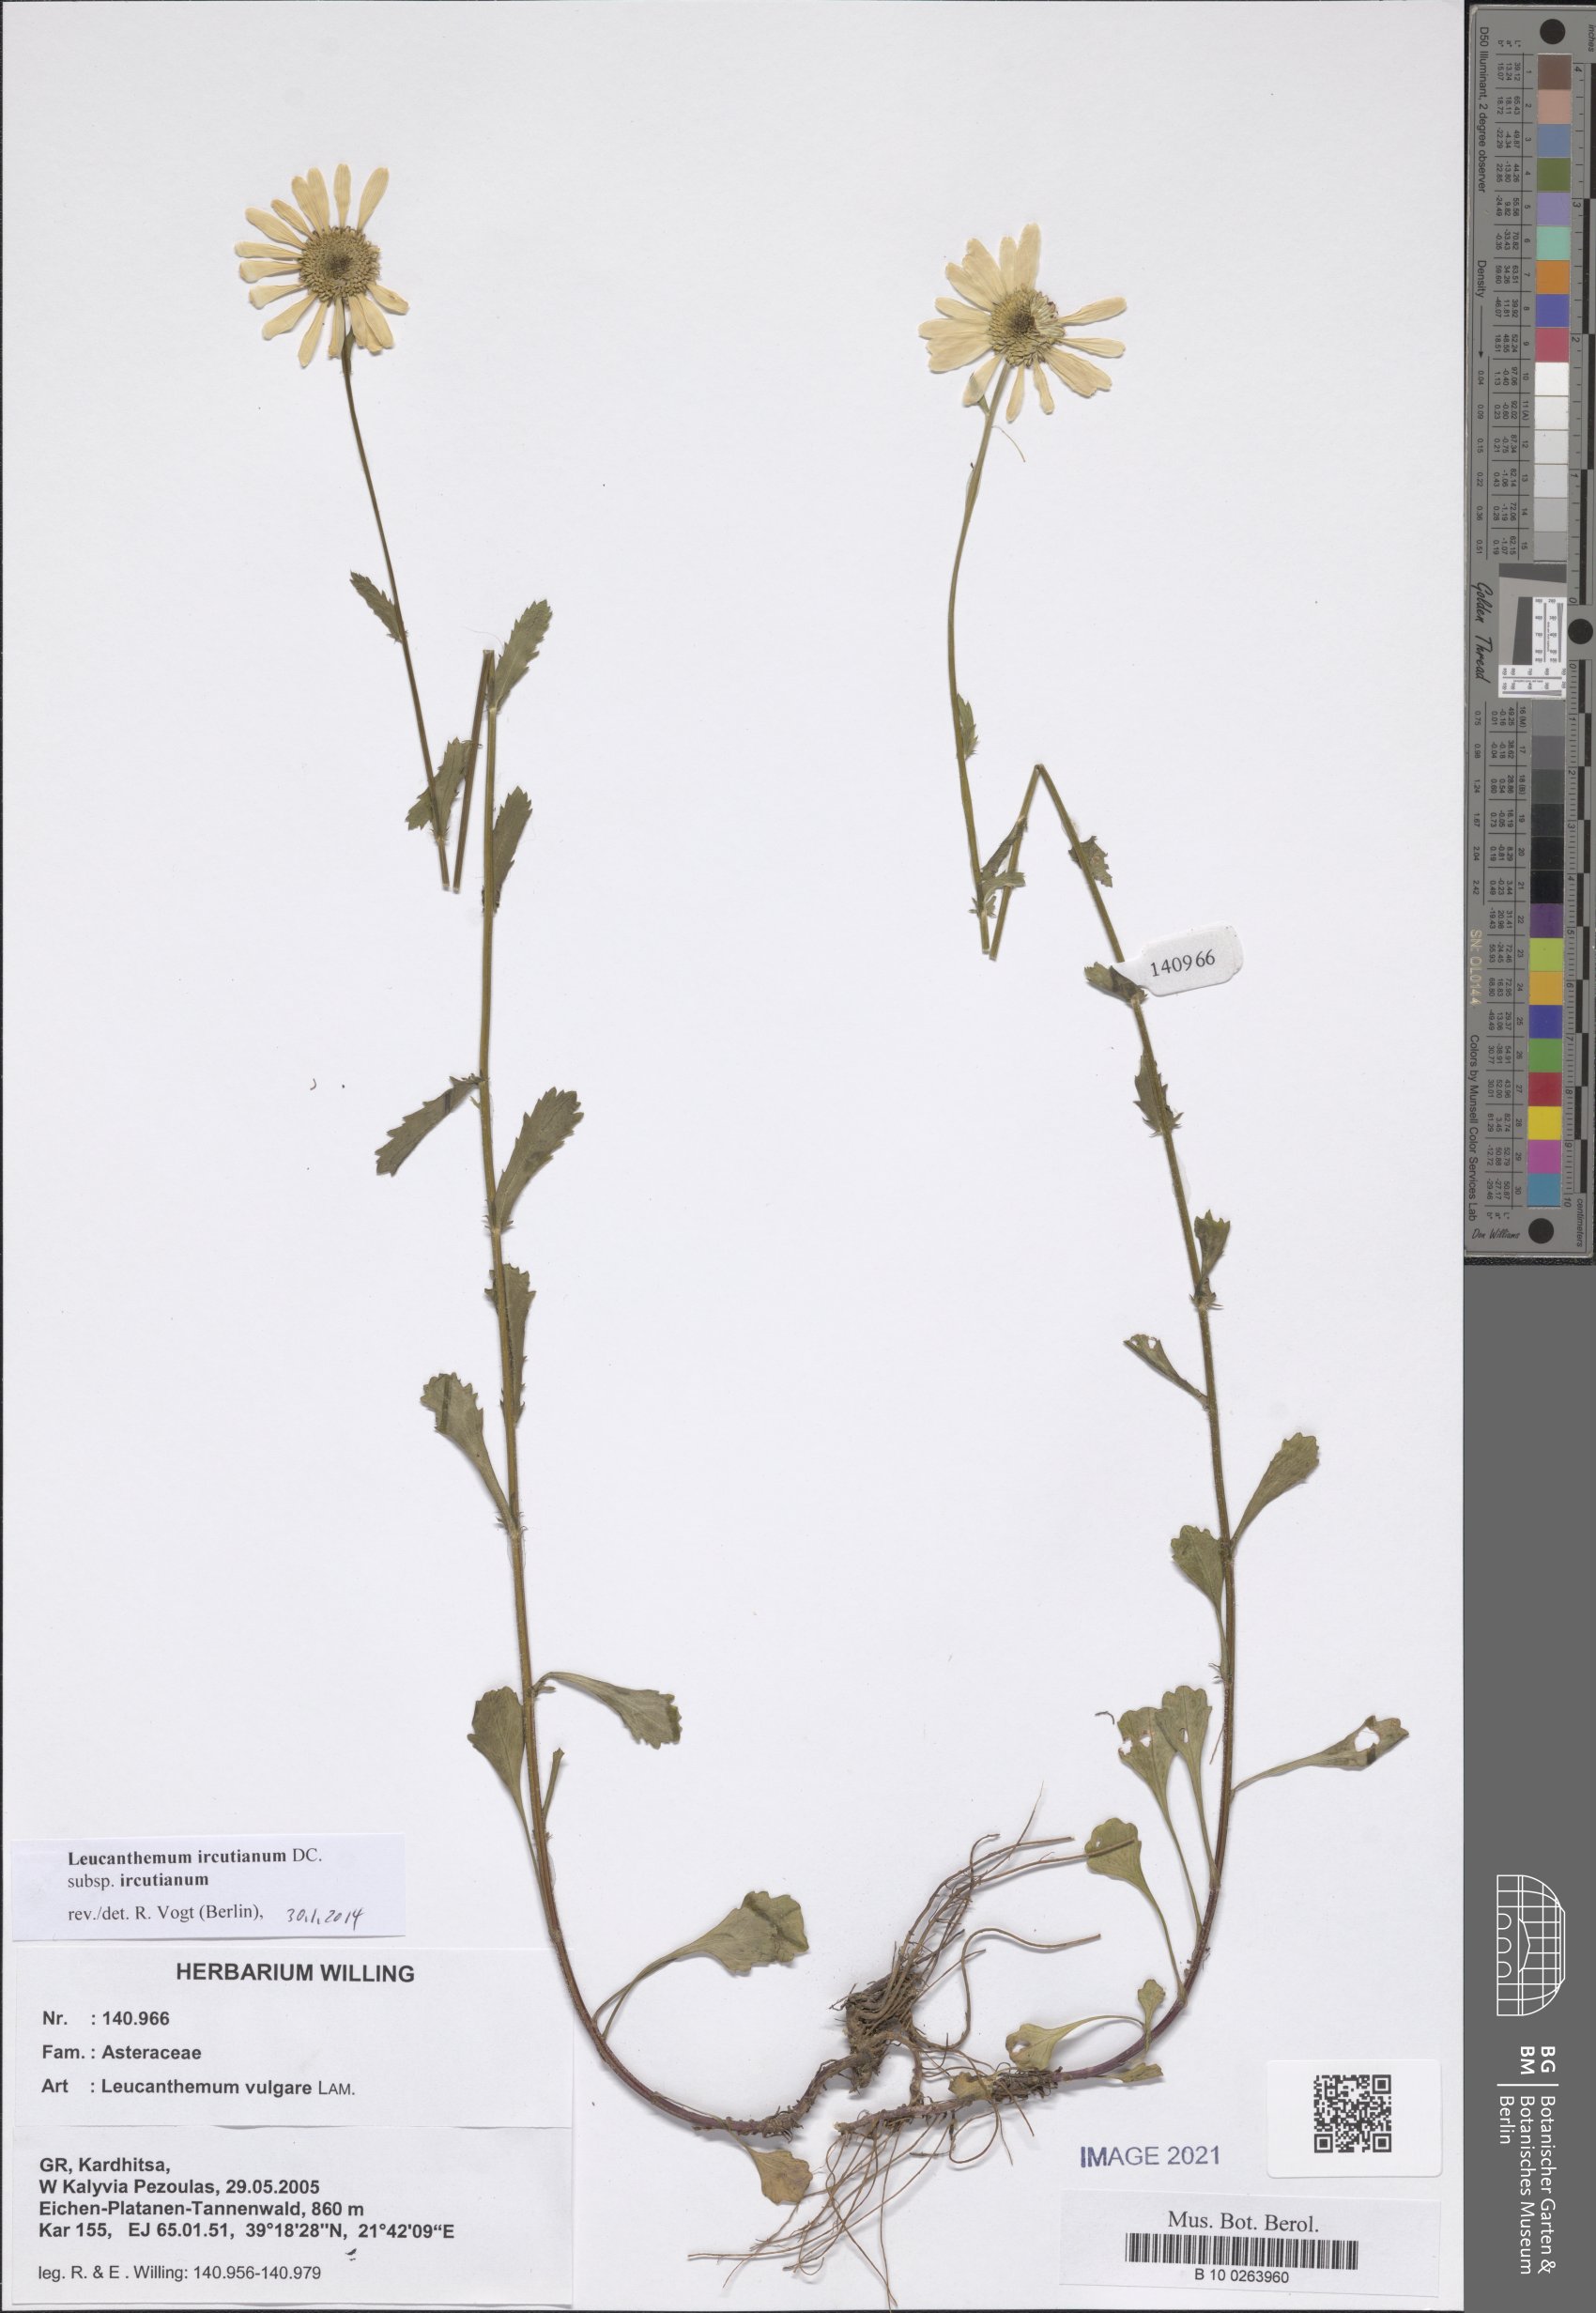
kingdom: Plantae
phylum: Tracheophyta
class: Magnoliopsida
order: Asterales
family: Asteraceae
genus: Leucanthemum
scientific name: Leucanthemum ircutianum
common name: Daisy
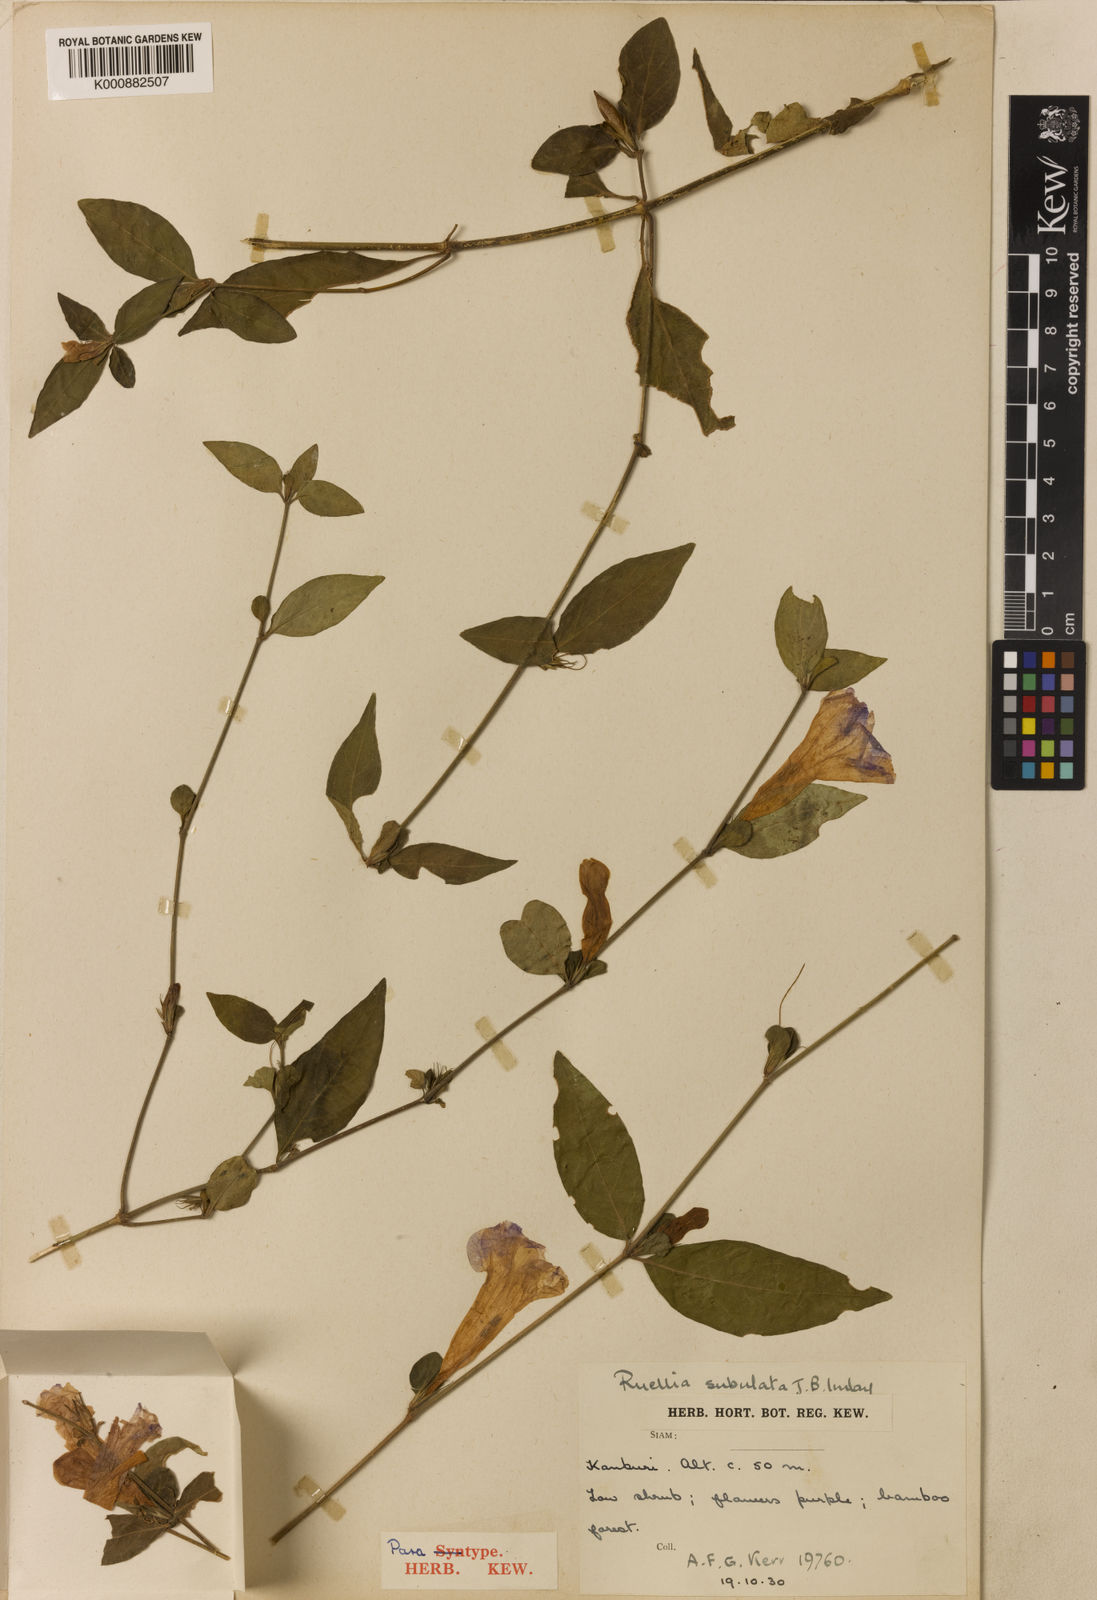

» **Do this**
Rewrite the lines from the one containing "class: Magnoliopsida" through the end of the records, inclusive, changing "scientific name" to "binomial name" and leaving everything else unchanged. Omit the pictures from the response.

» **Result**
class: Magnoliopsida
order: Asterales
family: Asteraceae
genus: Leucanthemum
binomial name: Leucanthemum ircutianum
common name: Daisy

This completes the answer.